— Assigned task —
The entries that follow include a run beginning at the line with "548 386 520" and ending at the line with "763C380 764 389"; restate that run word for word and leave the rest out.

[Collected data entries]
◇ ◇ ◇ ◇ ◇ ◇ ◇

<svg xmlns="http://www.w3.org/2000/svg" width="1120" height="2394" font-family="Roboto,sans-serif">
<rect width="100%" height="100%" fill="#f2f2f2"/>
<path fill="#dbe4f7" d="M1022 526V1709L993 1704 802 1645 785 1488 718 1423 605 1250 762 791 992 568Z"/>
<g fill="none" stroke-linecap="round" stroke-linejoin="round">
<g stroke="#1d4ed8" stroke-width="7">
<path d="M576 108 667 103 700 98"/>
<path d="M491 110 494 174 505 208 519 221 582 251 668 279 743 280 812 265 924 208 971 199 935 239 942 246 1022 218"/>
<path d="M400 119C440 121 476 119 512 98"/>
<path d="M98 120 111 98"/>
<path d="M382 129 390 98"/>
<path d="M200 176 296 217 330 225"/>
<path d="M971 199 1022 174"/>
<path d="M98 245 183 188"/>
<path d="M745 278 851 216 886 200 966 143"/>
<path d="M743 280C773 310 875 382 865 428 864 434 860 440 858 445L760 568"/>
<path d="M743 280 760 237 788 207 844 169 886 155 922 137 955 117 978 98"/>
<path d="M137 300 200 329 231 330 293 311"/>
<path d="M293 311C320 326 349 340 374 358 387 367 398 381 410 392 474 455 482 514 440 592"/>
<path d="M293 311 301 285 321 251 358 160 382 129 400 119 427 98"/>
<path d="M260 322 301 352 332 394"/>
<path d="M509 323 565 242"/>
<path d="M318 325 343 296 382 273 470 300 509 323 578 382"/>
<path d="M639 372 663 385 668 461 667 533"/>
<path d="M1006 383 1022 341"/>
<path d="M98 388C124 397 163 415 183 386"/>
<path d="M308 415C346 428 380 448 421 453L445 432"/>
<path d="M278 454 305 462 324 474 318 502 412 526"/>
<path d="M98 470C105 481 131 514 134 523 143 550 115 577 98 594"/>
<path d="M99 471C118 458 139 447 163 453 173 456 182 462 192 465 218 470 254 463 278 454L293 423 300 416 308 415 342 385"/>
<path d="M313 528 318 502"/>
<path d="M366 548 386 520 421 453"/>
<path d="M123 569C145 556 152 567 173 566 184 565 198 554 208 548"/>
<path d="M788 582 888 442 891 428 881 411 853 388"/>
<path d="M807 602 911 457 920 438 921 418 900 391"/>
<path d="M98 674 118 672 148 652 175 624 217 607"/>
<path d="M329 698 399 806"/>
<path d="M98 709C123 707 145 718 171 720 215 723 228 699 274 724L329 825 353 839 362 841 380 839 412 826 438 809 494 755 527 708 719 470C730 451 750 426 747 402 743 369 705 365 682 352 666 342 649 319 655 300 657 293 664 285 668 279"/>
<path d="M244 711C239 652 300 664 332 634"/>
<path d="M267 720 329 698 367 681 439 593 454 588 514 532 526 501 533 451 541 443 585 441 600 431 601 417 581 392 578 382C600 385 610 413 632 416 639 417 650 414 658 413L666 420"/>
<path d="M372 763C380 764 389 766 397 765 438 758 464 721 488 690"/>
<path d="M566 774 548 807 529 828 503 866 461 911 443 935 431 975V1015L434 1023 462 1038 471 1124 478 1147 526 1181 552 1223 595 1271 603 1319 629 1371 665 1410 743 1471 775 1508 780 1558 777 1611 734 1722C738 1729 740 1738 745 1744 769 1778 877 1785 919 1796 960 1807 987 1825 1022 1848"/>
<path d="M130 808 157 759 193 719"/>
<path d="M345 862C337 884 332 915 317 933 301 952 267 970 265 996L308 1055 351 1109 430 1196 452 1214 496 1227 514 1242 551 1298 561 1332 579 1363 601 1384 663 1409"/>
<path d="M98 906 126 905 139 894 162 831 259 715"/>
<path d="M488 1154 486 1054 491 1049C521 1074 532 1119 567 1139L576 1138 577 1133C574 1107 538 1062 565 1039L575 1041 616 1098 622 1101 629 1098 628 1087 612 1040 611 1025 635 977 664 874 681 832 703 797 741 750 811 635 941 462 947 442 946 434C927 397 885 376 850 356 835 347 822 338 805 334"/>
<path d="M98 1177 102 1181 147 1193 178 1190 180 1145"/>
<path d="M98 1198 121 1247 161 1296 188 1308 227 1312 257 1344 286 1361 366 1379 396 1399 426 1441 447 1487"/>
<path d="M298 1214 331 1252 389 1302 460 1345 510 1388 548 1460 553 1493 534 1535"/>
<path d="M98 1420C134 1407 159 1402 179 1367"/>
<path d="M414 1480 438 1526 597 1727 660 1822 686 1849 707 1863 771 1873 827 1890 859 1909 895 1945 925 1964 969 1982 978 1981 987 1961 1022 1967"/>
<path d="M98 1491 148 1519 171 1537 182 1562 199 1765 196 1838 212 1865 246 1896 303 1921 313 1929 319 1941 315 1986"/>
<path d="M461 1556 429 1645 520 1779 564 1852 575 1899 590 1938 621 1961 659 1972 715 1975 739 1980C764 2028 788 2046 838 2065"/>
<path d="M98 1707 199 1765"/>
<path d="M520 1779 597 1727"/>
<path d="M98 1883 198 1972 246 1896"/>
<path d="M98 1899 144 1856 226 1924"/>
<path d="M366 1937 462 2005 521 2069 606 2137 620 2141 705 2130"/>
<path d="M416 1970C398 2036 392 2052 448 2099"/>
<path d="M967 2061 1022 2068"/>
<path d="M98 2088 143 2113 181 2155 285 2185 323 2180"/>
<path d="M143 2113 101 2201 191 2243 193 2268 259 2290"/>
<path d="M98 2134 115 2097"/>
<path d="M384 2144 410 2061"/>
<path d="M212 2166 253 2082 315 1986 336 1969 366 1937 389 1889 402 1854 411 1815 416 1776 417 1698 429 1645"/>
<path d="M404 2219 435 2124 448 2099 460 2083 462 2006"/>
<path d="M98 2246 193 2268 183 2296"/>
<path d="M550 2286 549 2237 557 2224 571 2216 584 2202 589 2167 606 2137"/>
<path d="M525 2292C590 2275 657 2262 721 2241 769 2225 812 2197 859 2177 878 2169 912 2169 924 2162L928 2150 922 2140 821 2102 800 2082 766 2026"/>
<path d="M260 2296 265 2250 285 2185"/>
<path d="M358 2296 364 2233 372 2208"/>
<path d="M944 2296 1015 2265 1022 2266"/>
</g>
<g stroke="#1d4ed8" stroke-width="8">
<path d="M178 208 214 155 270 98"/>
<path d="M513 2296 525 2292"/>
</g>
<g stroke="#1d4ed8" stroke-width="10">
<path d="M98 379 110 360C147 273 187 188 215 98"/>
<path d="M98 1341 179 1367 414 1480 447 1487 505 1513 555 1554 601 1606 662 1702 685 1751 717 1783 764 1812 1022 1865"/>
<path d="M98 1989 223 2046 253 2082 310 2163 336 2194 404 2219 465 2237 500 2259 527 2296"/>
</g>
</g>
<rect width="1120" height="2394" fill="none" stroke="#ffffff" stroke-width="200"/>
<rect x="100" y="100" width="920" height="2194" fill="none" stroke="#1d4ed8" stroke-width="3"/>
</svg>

◇ ◇ ◇ ◇ ◇ ◇ ◇

— Written solution —
<path d="M366 548 386 520 421 453"/>
<path d="M123 569C145 556 152 567 173 566 184 565 198 554 208 548"/>
<path d="M788 582 888 442 891 428 881 411 853 388"/>
<path d="M807 602 911 457 920 438 921 418 900 391"/>
<path d="M98 674 118 672 148 652 175 624 217 607"/>
<path d="M329 698 399 806"/>
<path d="M98 709C123 707 145 718 171 720 215 723 228 699 274 724L329 825 353 839 362 841 380 839 412 826 438 809 494 755 527 708 719 470C730 451 750 426 747 402 743 369 705 365 682 352 666 342 649 319 655 300 657 293 664 285 668 279"/>
<path d="M244 711C239 652 300 664 332 634"/>
<path d="M267 720 329 698 367 681 439 593 454 588 514 532 526 501 533 451 541 443 585 441 600 431 601 417 581 392 578 382C600 385 610 413 632 416 639 417 650 414 658 413L666 420"/>
<path d="M372 763C380 764 389 766 397 765 438 758 464 721 488 690"/>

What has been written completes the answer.